For my next music video, I thought it would be fun to a fine tune a stable-diffusion model with Cyberpunk 2077 images. My plan was as follows:
- collect about a thousand images from the games photomode system
- provide natural language captions for them
- and then train a stable-diffusion checkpoint on that data.
It was fairly quick to find a 1000 images from the game and with the help of BLIP and manual labor I created captions for all of them.
Training requires bigger GPUs than I have access to myself. Fortunately, LambdaLabs provides access to Cloud GPUs at a price that’s about 5x cheaper when comparing to GCP. Although, LambdaLabs was quite oversubscribed I was able to rent an NVidia A100 sxm4
with 40GB
of memory for $1.10/hour; this is compared to a purchase price of about $10,000.
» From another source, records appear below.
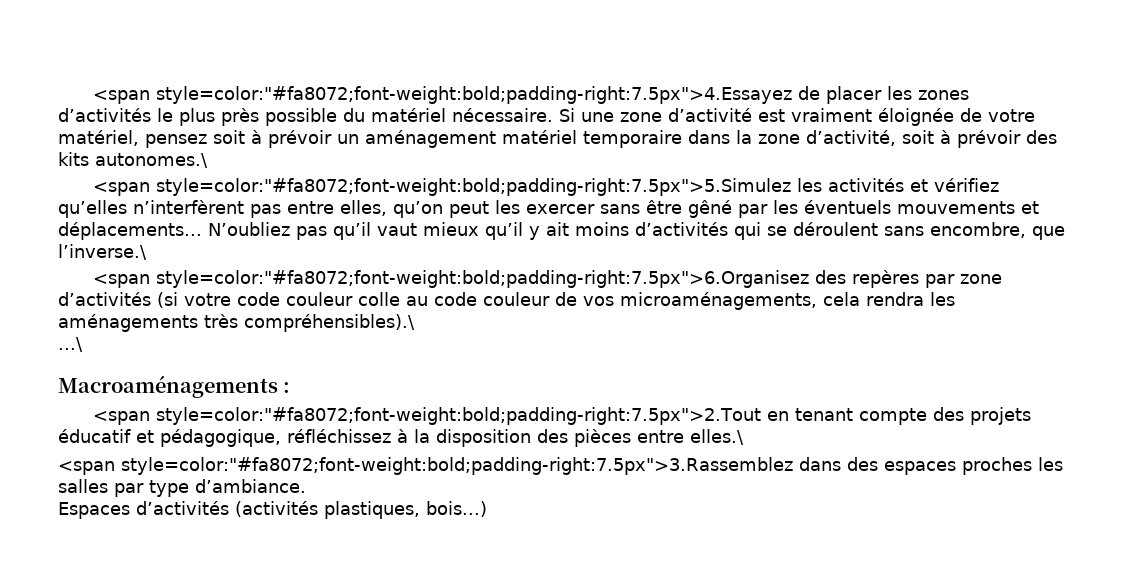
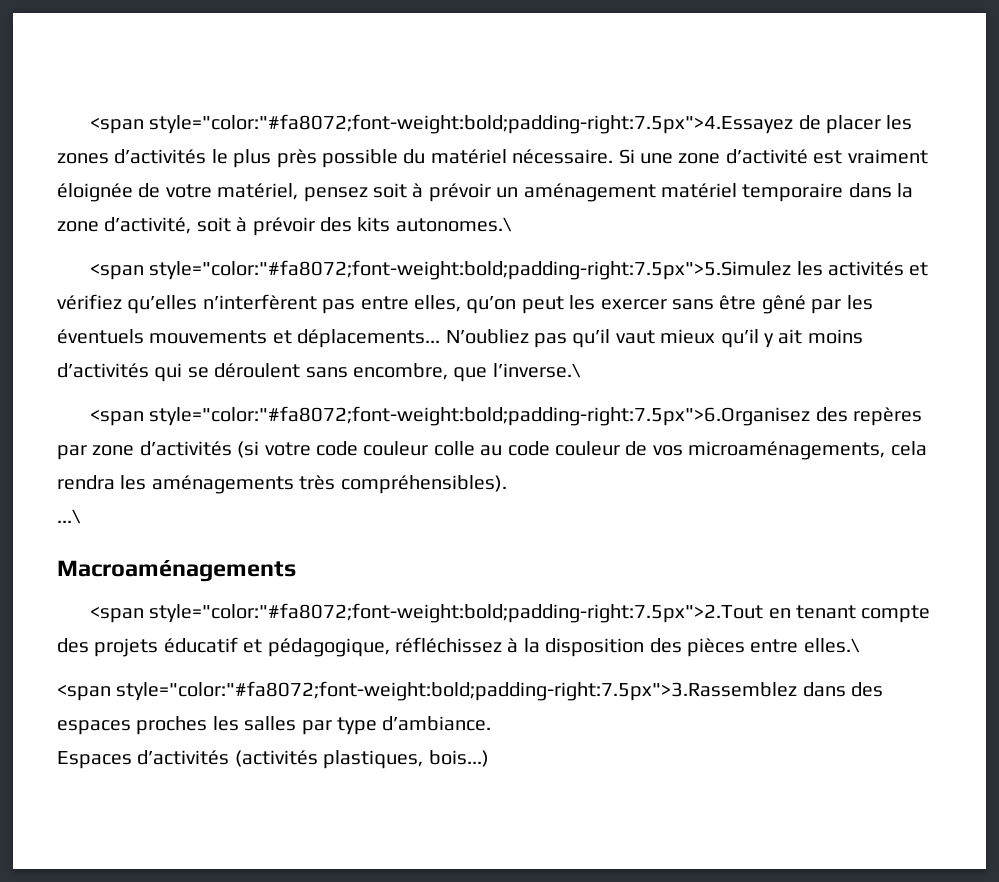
[93,86,793,104] <span style=color:"#fa8072;font-weight:bold;padding-right:7.5px">4.Essayez -> [89,114,794,134] <span style="color:"#fa8072;font-weight:bold;padding-right:7.5px">4.Essayez
[156,178,792,196] style=color:"#fa8072;font-weight:bold;padding-right:7.5px">5.Simulez -> [149,260,792,280] style="color:"#fa8072;font-weight:bold;padding-right:7.5px">5.Simulez
[156,270,810,288] style=color:"#fa8072;font-weight:bold;padding-right:7.5px">6.Organisez -> [149,406,811,426] style="color:"#fa8072;font-weight:bold;padding-right:7.5px">6.Organisez
[244,314,415,332] compréhensibles).\ -> [340,475,507,494] compréhensibles).
[283,382,291,393] [93,407,762,425] : // <span style=color:"#fa8072;font-weight:bold;padding-right:7.5px">2.Tout -> [89,603,764,623] // <span style="color:"#fa8072;font-weight:bold;padding-right:7.5px">2.Tout
[121,457,793,475] style=color:"#fa8072;font-weight:bold;padding-right:7.5px">3.Rassemblez -> [116,681,798,701] style="color:"#fa8072;font-weight:bold;padding-right:7.5px">3.Rassemblez

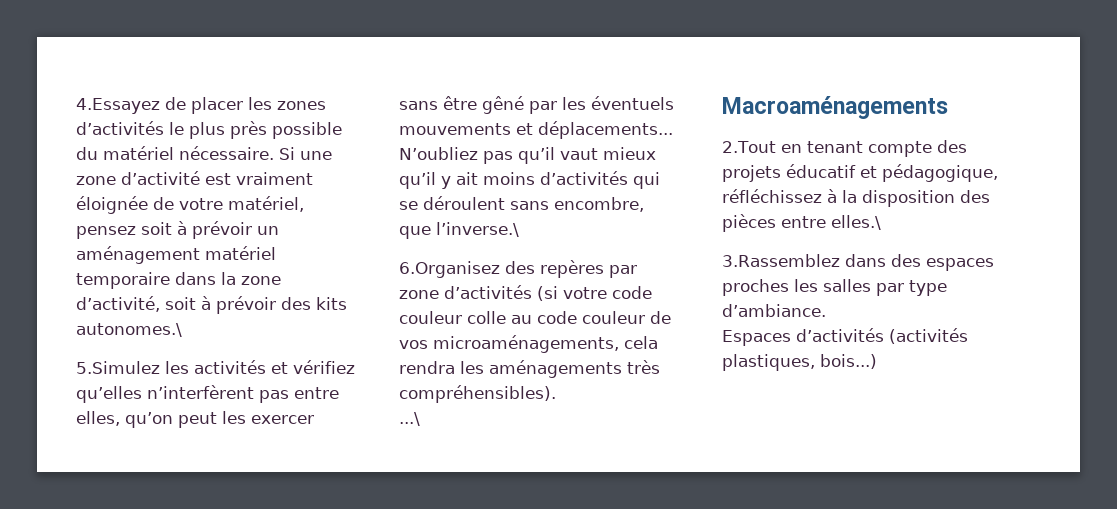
[89,114,794,134] <span style="color:"#fa8072;font-weight:bold;padding-right:7.5px">4.Essayez -> [76,98,160,114] 4.Essayez
[89,260,792,280] <span style="color:"#fa8072;font-weight:bold;padding-right:7.5px">5.Simulez -> [76,361,160,374] 5.Simulez
[89,406,811,426] <span style="color:"#fa8072;font-weight:bold;padding-right:7.5px">6.Organisez -> [399,261,500,278] 6.Organisez
[89,603,764,623] <span style="color:"#fa8072;font-weight:bold;padding-right:7.5px">2.Tout -> [722,141,776,153] 2.Tout
[57,681,798,701] <span style="color:"#fa8072;font-weight:bold;padding-right:7.5px">3.Rassemblez -> [722,254,840,267] 3.Rassemblez

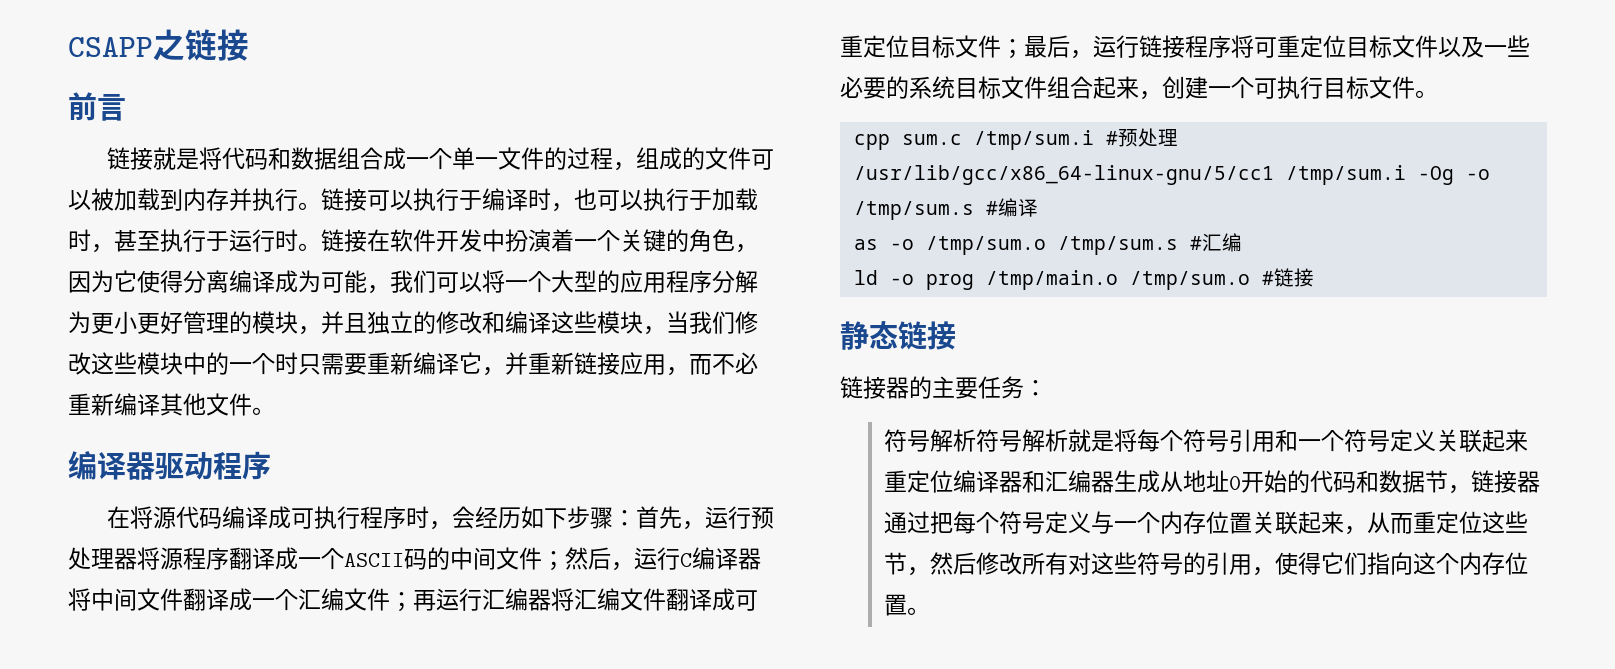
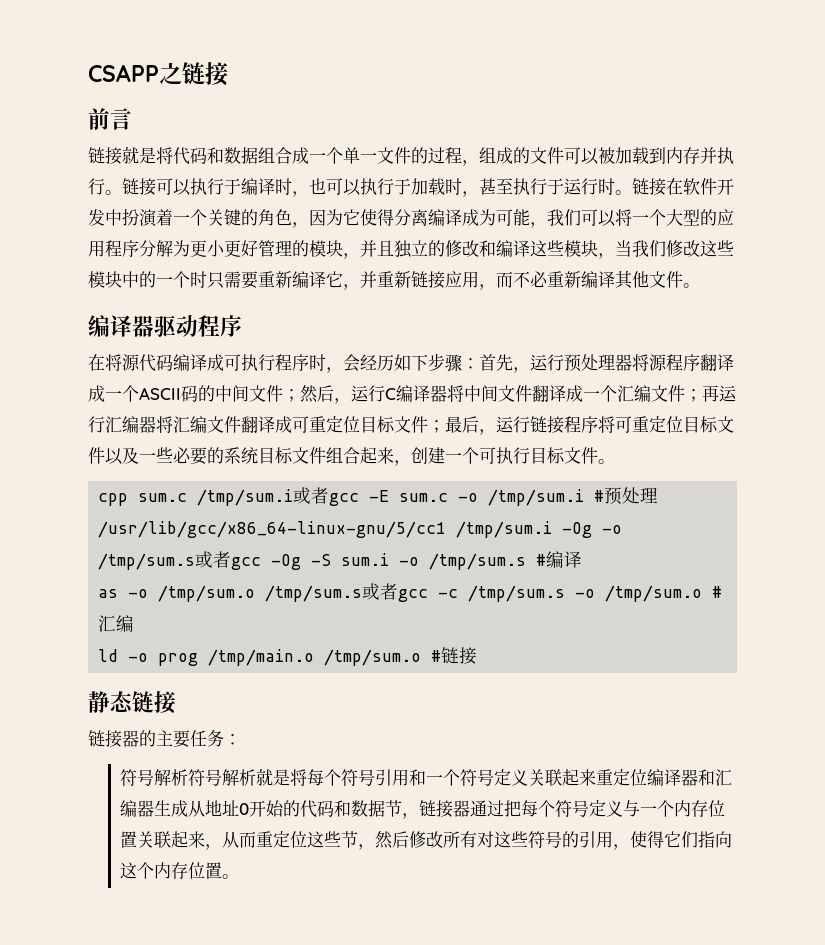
(1094, 140) none -> [293,487,585,506] 或者gcc -E sum.c -o /tmp/sum.i
(974, 210) none -> [195,551,527,570] 或者gcc -Og -S sum.i -o /tmp/sum.s
(1178, 245) none -> [362,583,703,602] 或者gcc -c /tmp/sum.s -o /tmp/sum.o

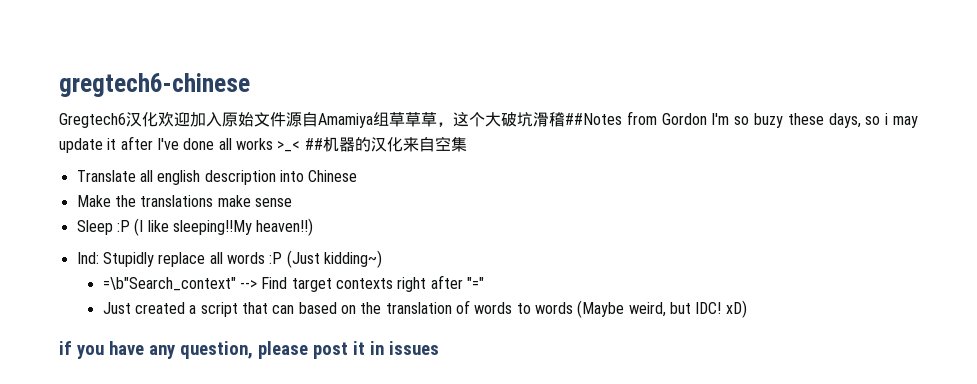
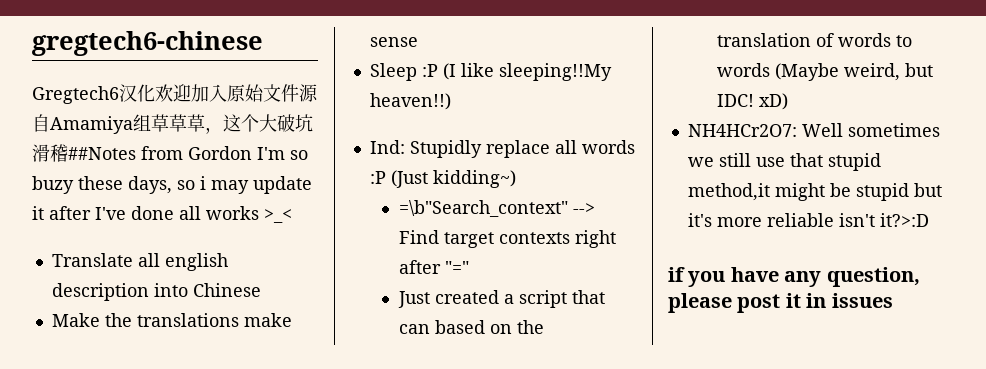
[304,136,467,152] ##机器的汉化来自空集 -> (292, 216) none
(747, 309) none -> [687,123,940,137] [687,153,881,171] [687,183,942,201] [687,213,929,227] // NH4HCr2O7: Well sometimes we still use that stupid method,it might be stupid but it's more reliable isn't it?>:D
The repo from Justin Pinkey provided a great starting point for this and was super easy to use. The only changes I made were additional steps to boostrap the environment on an empty Ubuntu installation and a small tweak to the dataset loader to accept directories with image files and corresponding captions rather than downloading a dataset from Huggingface.
After training for 219 epochs which took roughly 20 hours, I ended up with about 15 checkpoints each 14GB in size; with pruning the checkpoint can be reduced to 4GB and by converting to fp16 the size can be reduced even further. Here is a test grid from the model for the simple prompt: a woman
You don’t want to see the test grids for more complex prompts. They looked terrible and I’ll just show you just one example:
Some of the problem with training was likely that I did not have enough images and that unlike the pokemon example, the images were visually more varied while not being very diverse. By going with photomode pictures, I ended up with very pretty shots but they mostly showed a few of the game’s prominent characters, e.g. Judy or Panam. That said this experiment was relatively inexpensive.
And overall, this was quite worth the experience. Onwards and upwards.